TERAZİ HUKUK DERGİSİ, cilt.8, sa.80, ss.60-72, 2013 (Hakemsiz Dergi)
Alt işverenlik uygulaması, uygulamadaki adıyla taşeronluk, iş hukukunda ve özellikle çalışma hayatında güncelliğini koruyan ve çözüm bekleyen bir sorundur. İşçilerin “iş” odaklı, işverenlerin ise “kar” odaklı olması, alt işverenlik gibi istisnai bir istihdam modelinin adeta işçi temin usulü olarak uygulanmasına zemin hazırlamaktadır. İş Kanunumuz ve alt işverenlik yönetmeliğimiz ise bu kötüye kullanımı önlemekte yetersiz kaldığı gibi bazı hallerde alt işverenlik uygulamasının doğru kullanımına dahi cevaz verememektedir.
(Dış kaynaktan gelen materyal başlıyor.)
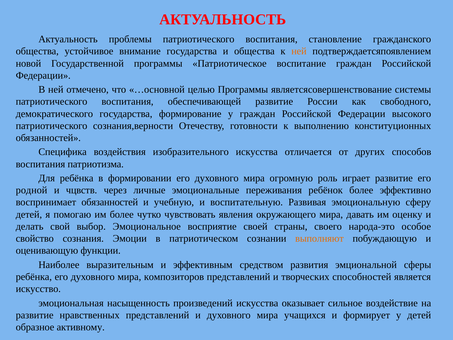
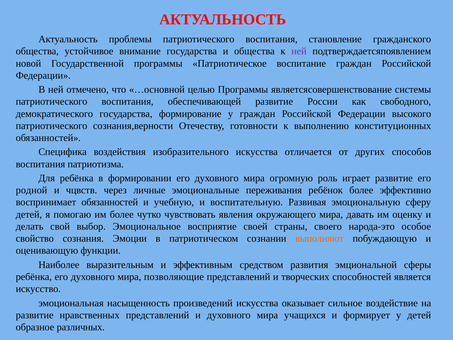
ней at (299, 51) colour: orange -> purple
композиторов: композиторов -> позволяющие
активному: активному -> различных
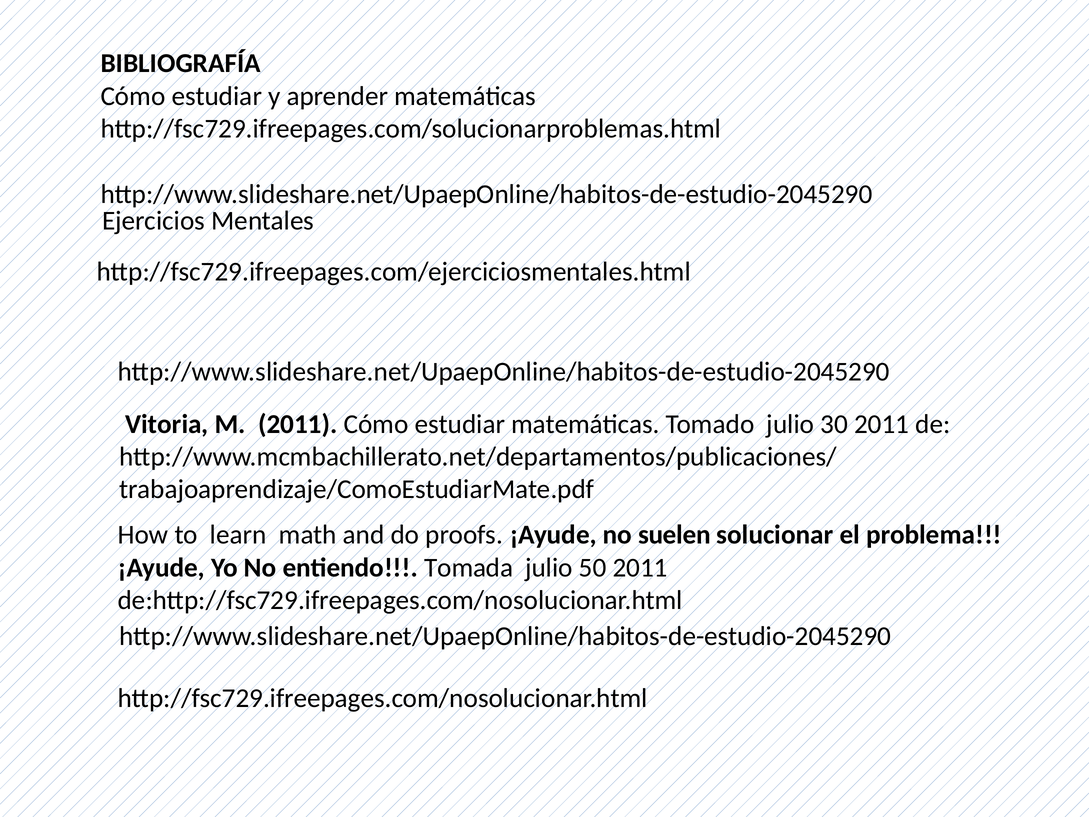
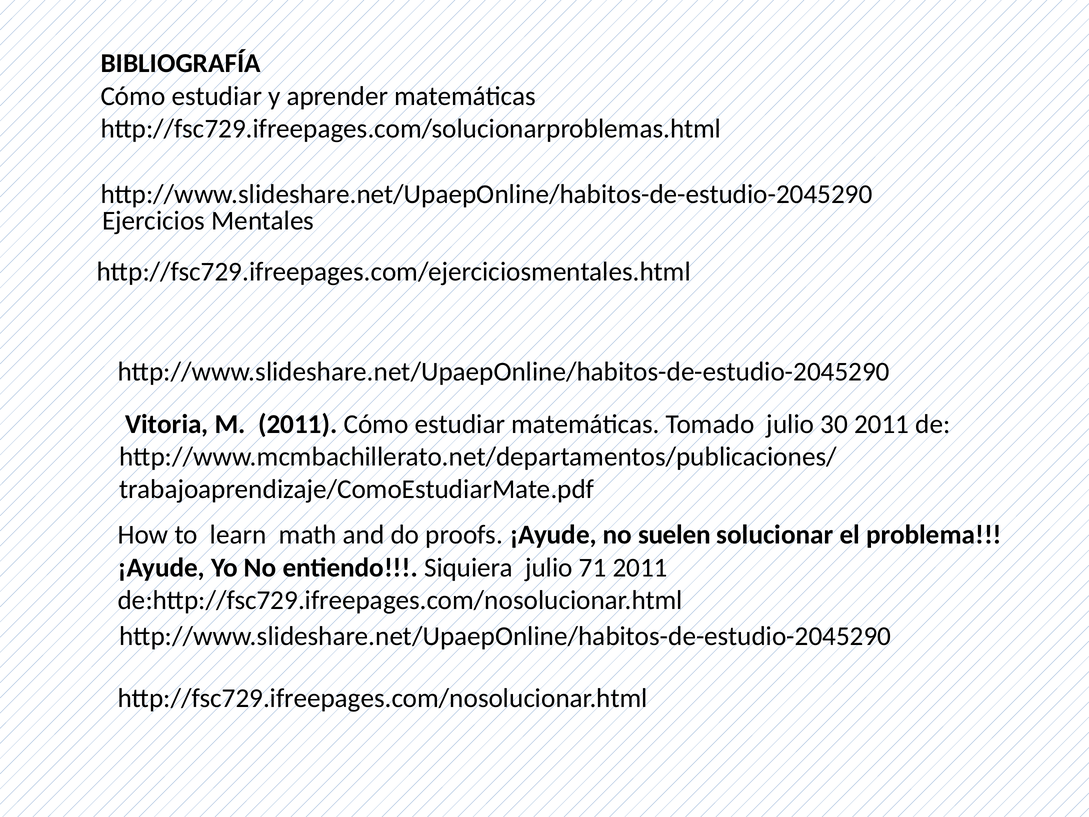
Tomada: Tomada -> Siquiera
50: 50 -> 71
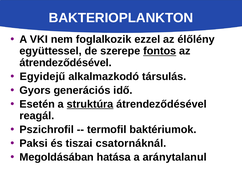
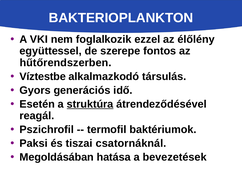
fontos underline: present -> none
átrendeződésével at (66, 62): átrendeződésével -> hűtőrendszerben
Egyidejű: Egyidejű -> Víztestbe
aránytalanul: aránytalanul -> bevezetések
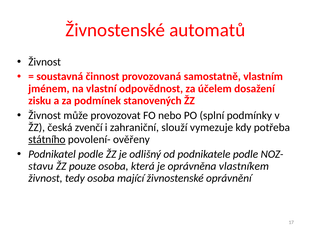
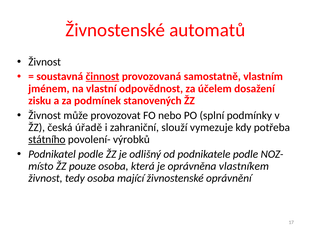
činnost underline: none -> present
zvenčí: zvenčí -> úřadě
ověřeny: ověřeny -> výrobků
stavu: stavu -> místo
Bu çalışmada kavramsal olarak muvazaa ve alt işverenlik uygulaması hakkında bilgi verilecek, mevzuat ve Yargıtay kararları ışığında asıl işveren-alt işveren ilişkisinin muvazaalı sayılması sonucunu doğuran hallere değinilecektir. Uygulamadaki sorunlar ve çözüm önerilerine yer verilecek ve tüm bu açıklamalara eleştirel bir gözle yaklaşılacaktır.
In the Labor Law and particularly in the business life, subcontracting is a common and problematic issue waiting a solution. The fact that the “work” is employee’s main focus, but the “profit” is employers one is leading the use of the contracting as a usual supply of the labor model which should be used only in exceptional cases. On the other hand, not only that our Labor Law and Subcontracting Regulation remain insufficient to prevent this abuse, in some cases it doesn’t allow to regular uses of the subcontracting. In this article, information on the collision and subcontracting would be given in the conceptual base and the conditions of the collusion which is assumed in the relations between principle contractor and sub-contractor would be mentioned in the light of the Supreme Court decisions and legislation. Problems and solutions in the practice will be given and all this explanation will be handled within a critical perspective.